Simon Willison’s Weblog: llm-ollama 0.9.0

Source URL: https://simonwillison.net/2025/Mar/4/llm-ollama-090/
Source: Simon Willison’s Weblog
Title: llm-ollama 0.9.0

Feedly Summary: llm-ollama 0.9.0
This release of the llm-ollama plugin adds support for schemas, thanks to a PR by Adam Compton.
Ollama provides very robust support for this pattern thanks to their structured outputs feature, which works across all of the models that they support by intercepting the logic that outputs the next token and restricting it to only tokens that would be valid in the context of the provided schema.
With Ollama and llm-ollama installed you can run even run structured schemas against vision prompts for local models. Here’s one against Ollama’s llama3.2-vision:
llm -m llama3.2-vision:latest \
‘describe images’ \
–schema ‘species,description,count int’ \
-a https://static.simonwillison.net/static/2025/two-pelicans.jpg

I got back this:
{
“species": "Pelicans",
"description": "The image features a striking brown pelican with its distinctive orange beak, characterized by its large size and impressive wingspan.",
"count": 1
}

(Actually a bit disappointing, as there are two pelicans and their beaks are brown.)
Tags: llm, ollama, plugins, generative-ai, ai, llms, llama, vision-llms

AI Summary and Description: Yes

Summary: The release of the llm-ollama plugin enhances support for structured output schemas in AI models, particularly in the context of generative AI and vision tasks. Professionals in AI and cloud security can leverage this functionality for improving data handling and structured interactions with models.

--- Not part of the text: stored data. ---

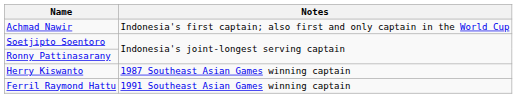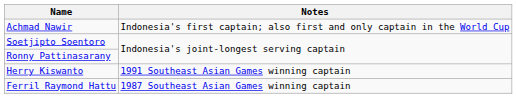Herry Kiswanto | Notes: 1987 Southeast Asian Games winning captain -> 1991 Southeast Asian Games winning captain
Ferril Raymond Hattu | Notes: 1991 Southeast Asian Games winning captain -> 1987 Southeast Asian Games winning captain
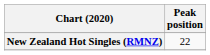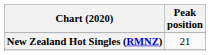New Zealand Hot Singles (RMNZ) | Peak position: 22 -> 21
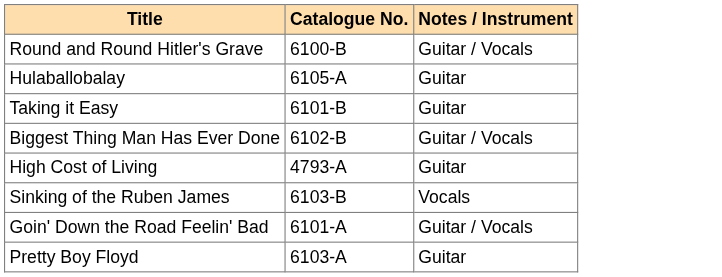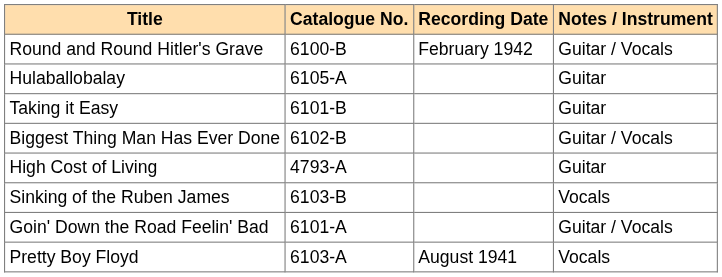+ column: Recording Date | February 1942 | August 1941
Pretty Boy Floyd | Notes / Instrument: Guitar -> Vocals
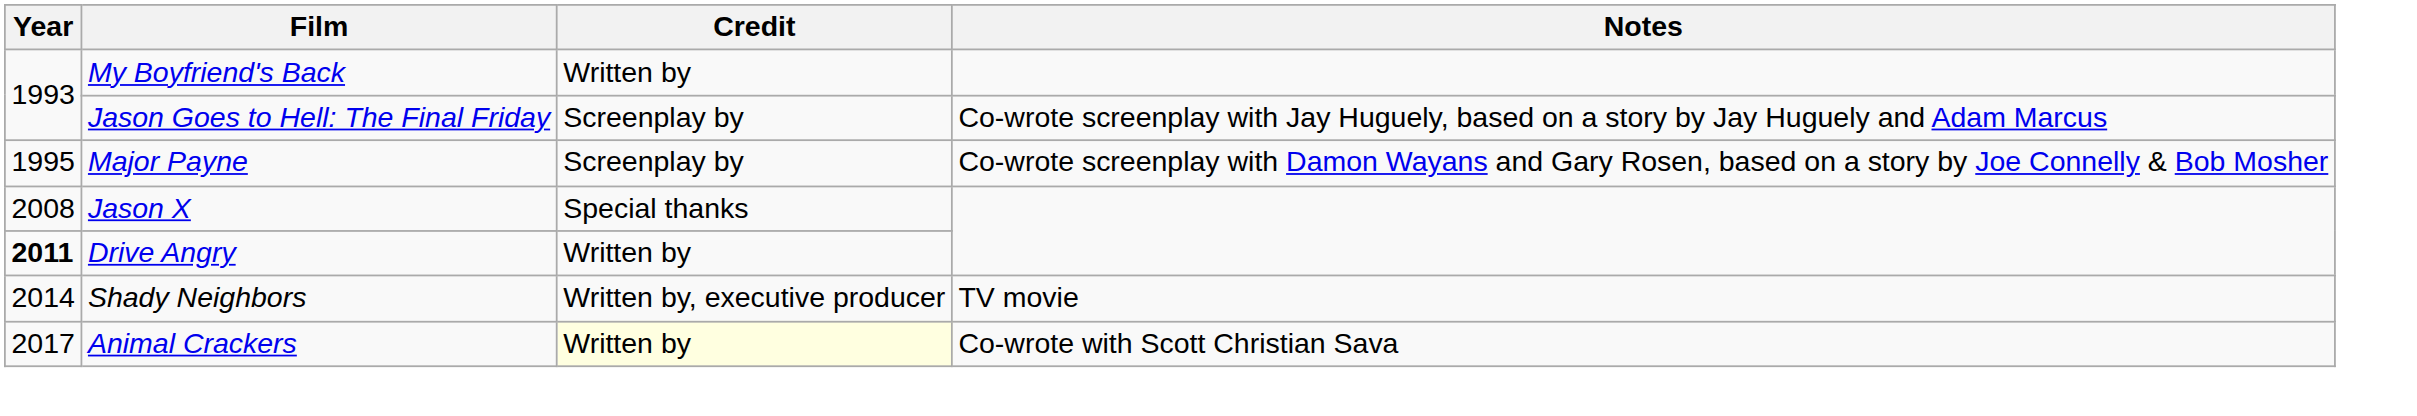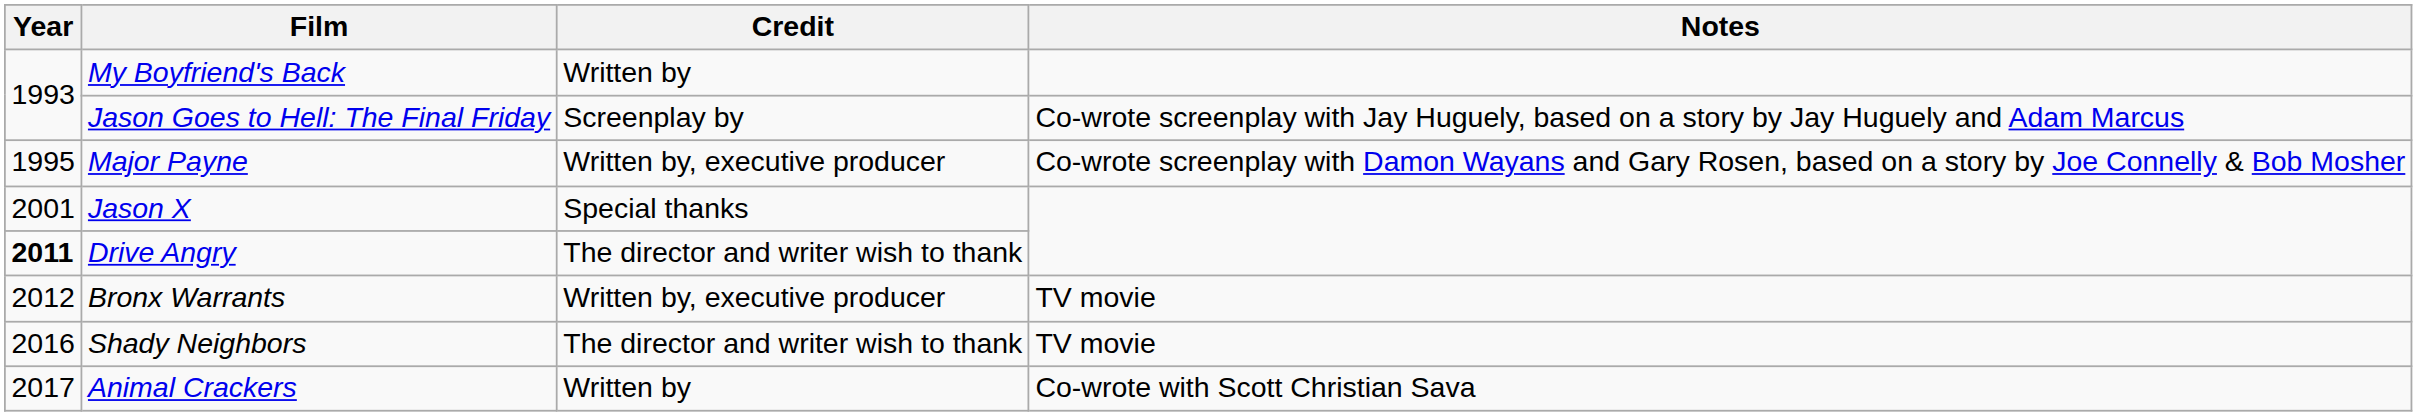Major Payne | Credit: Screenplay by -> Written by, executive producer
Jason X | Year: 2008 -> 2001
Drive Angry | Credit: Written by -> The director and writer wish to thank
+ row: 2012 | Bronx Warrants | Written by, executive producer | TV movie
Shady Neighbors | Year: 2014 -> 2016
Shady Neighbors | Credit: Written by, executive producer -> The director and writer wish to thank
Animal Crackers | Credit: lightyellow background -> no background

Detailed Description: The text discusses the release of the llm-ollama 0.9.0 plugin, highlighting its integration of schema support. The significance of this development relates closely to various facets of AI and generative AI applications. Here are the major points:

– **Support for Schemas**: The plugin now accommodates the use of schemas, which simplifies the process of defining and managing the expected outputs of AI models.
– **Structured Outputs**: It utilizes Ollama’s structured outputs feature, which constrains the model’s response to only those outputs that are valid per the defined schema. This is particularly beneficial for enhancing data integrity and consistency.
– **Compatibility with Vision Models**: The plugin can execute structured schemas against vision prompts, expanding its applicability to multimodal model scenarios where text and image interactions are necessary.
– **Example Provided**: An example illustrates the plugin’s functionality using an LLM to describe an image of pelicans, demonstrating both the utility and limitations of the schema application.

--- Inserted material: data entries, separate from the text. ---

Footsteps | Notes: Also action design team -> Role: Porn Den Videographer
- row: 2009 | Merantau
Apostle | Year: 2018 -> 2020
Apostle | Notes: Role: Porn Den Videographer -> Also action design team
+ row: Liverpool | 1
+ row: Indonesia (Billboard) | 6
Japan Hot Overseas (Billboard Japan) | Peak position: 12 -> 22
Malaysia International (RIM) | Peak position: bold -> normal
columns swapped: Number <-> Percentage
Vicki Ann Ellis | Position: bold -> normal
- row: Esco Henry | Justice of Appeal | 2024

### Practical Implications for Security and Compliance Professionals:
– **Data Integrity**: The use of schemas helps ensure that generated outputs meet predefined standards, which can improve compliance with data handling regulations.
– **Improved Model Interactions**: The ability to structure outputs enhances the models’ accountability and minimizes risks associated with unpredictable AI responses.
– **Potential Applications**: By leveraging this technology, organizations can improve the security and compliance posture around AI integrations in various sectors, including health, finance, and more.

As organizations increasingly adopt AI models, enhancements like these are crucial for aligning with security standards and regulatory compliance.